Tuesday, 7 March 2017

THE PERFECT STORM

We're experiencing the perfect storm on the prairies today. A travel-advisory, slippery, white-out conditions, old-fashioned blizzard. And if I were honest, I would tell you this has been the most soul-soothing day I have experienced in some time.

I grew up in the back woods of Canada's east coast. Driving winding country roads, hiking forest trails, swimming at the base of waterfalls and drinking from babbling brooks were integral parts of my childhood and teen years.

Early in my marriage and motherhood years, I moved to another province. Although time in the forest was less available, I spent more time on the shores of the ocean. The sound of the waves, the smell of the salt, the feel of warm sand, and the sight of sunrise/sunset over the endless motion of the waves? Well, this became my "thing" - my rescue when my soul craved peace and healing.

Moving to the prairies was a huge adventure, and at first was the change we needed. Over the past year, though, I have begun to struggle. There is neither forest nor ocean, and my line of work means summer is my busy season. There is no time for the soul food offered by being in nature. I'm drowning in thin air.

Until yesterday. In the middle of winter. In the middle of a closed-door, boardroom training session.

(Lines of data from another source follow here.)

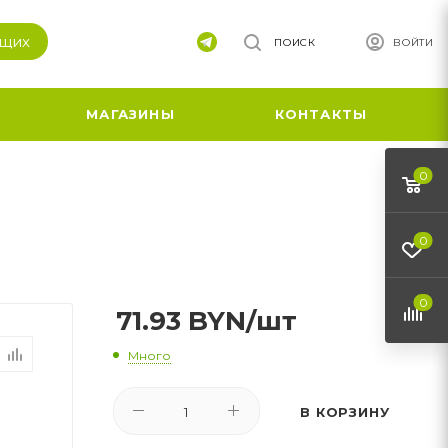
ящих
ПОИСК
ВОЙТИ
МАГАЗИНЫ
КОНТАКТЫ
0
0
0
71.93
BYN
/шт
Много
В КОРЗИНУ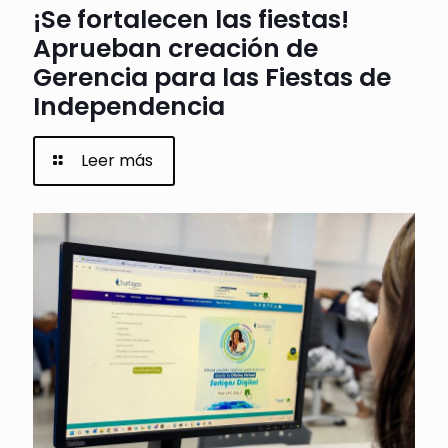
¡Se fortalecen las fiestas!
Aprueban creación de
Gerencia para las Fiestas de
Independencia
Leer más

There was a knock, news of being sent home early -  a blizzard making roada a safety risk. A nerve-wracking drive to a neighboring town to pick up our youngest from school. And then?

Wind. Glorious, rushing wind! The kind of wind that doesn't gust in quick bursts - rather, it howls up the length of the street. From any seat or bed on the north side of our home, an incoming wind "gust" sounds exactly like an incomimg tidal wave. I can close my eyes in our ocean-themed, northside bedroom and imagine I'm riding a wave. So soothing!

It has been a haunting 10 days of memories from the past. Our family has been contacted by people whose very names add an element of stress to any conversation. Some of it may be an answer to prayer: there are always hard roads to walk between hurt and healing. Knowing the wind and water have always been a salve to my soul, the Maker has sent me a perfect storm.

I have spent today reading, sipping coffee and snuggling my littlest person. Outside the window, the town is basically a sea of white. A windswept sea. A storm designed for me. I am so blessed!